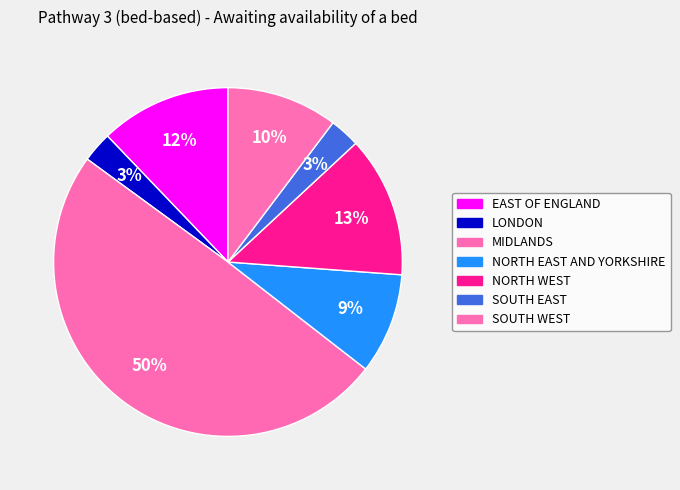

The SOUTH WEST slice represents 25% of the pie. True or false?

False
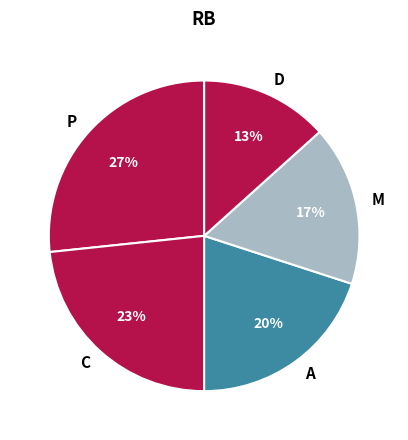

Is there any slice that represents more than half of the pie?

No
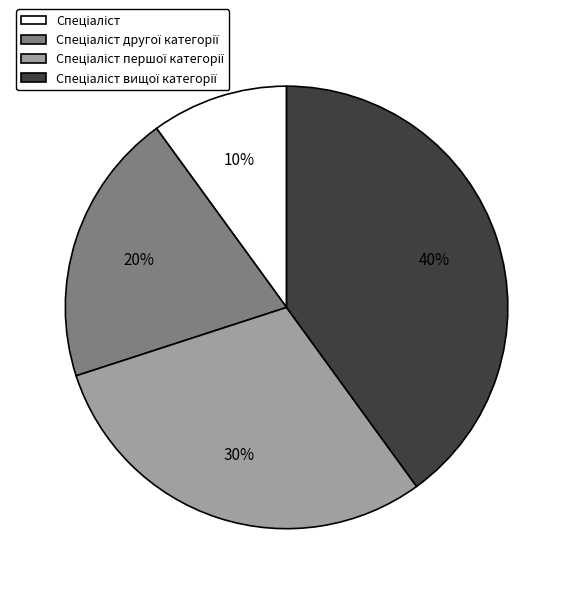

To the nearest percent, what is the difference between the largest and smallest slice percentages?

30%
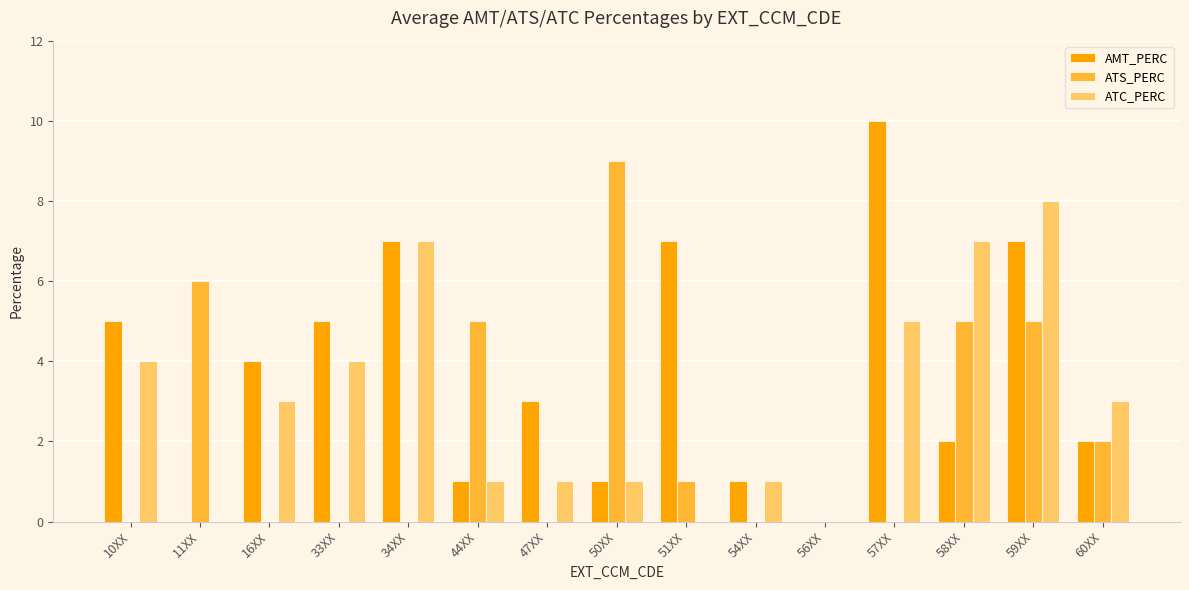

Is it true that ATC_PERC equals 5 at 59XX?

False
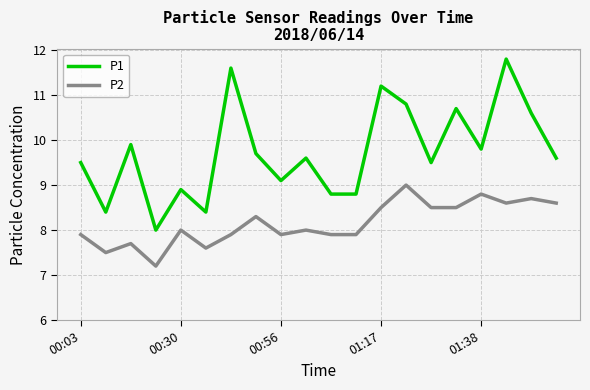

What is the minimum value shown in the chart?

7.2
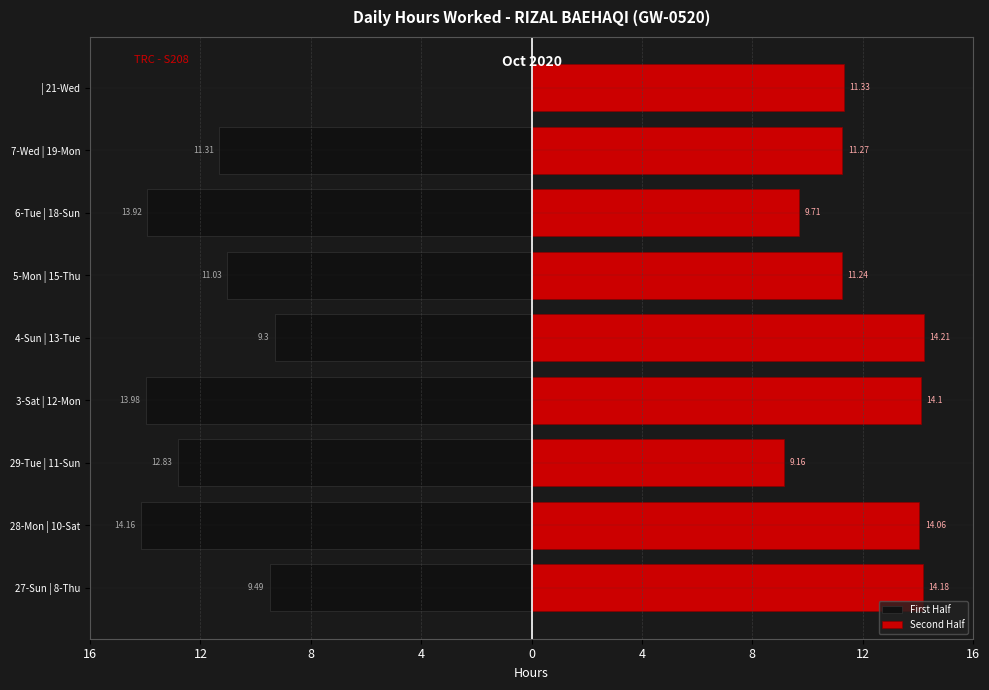

The value of Second Half at 0 is 14.2. True or false?

True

####

__Exercise goal__.
Lay out the lines above as a Markdown table with the columns Row and Content, covering the stretch from the line containing "Is there any" through the end of the lines, both ends included and blank lines omitted. Leave the pictures out of the table.

__Written reply__.
| Row | Content |
|---|---|
| 1 | Is there any slice that represents more than half of the pie? |
| 2 | No |
| 3 | To the nearest percent, what is the difference between the largest and smallest slice percentages? |
| 4 | 30% |
| 5 | Is it true that ATC_PERC equals 5 at 59XX? |
| 6 | False |
| 7 | What is the minimum value shown in the chart? |
| 8 | 7.2 |
| 9 | The value of Second Half at 0 is 14.2. True or false? |
| 10 | True |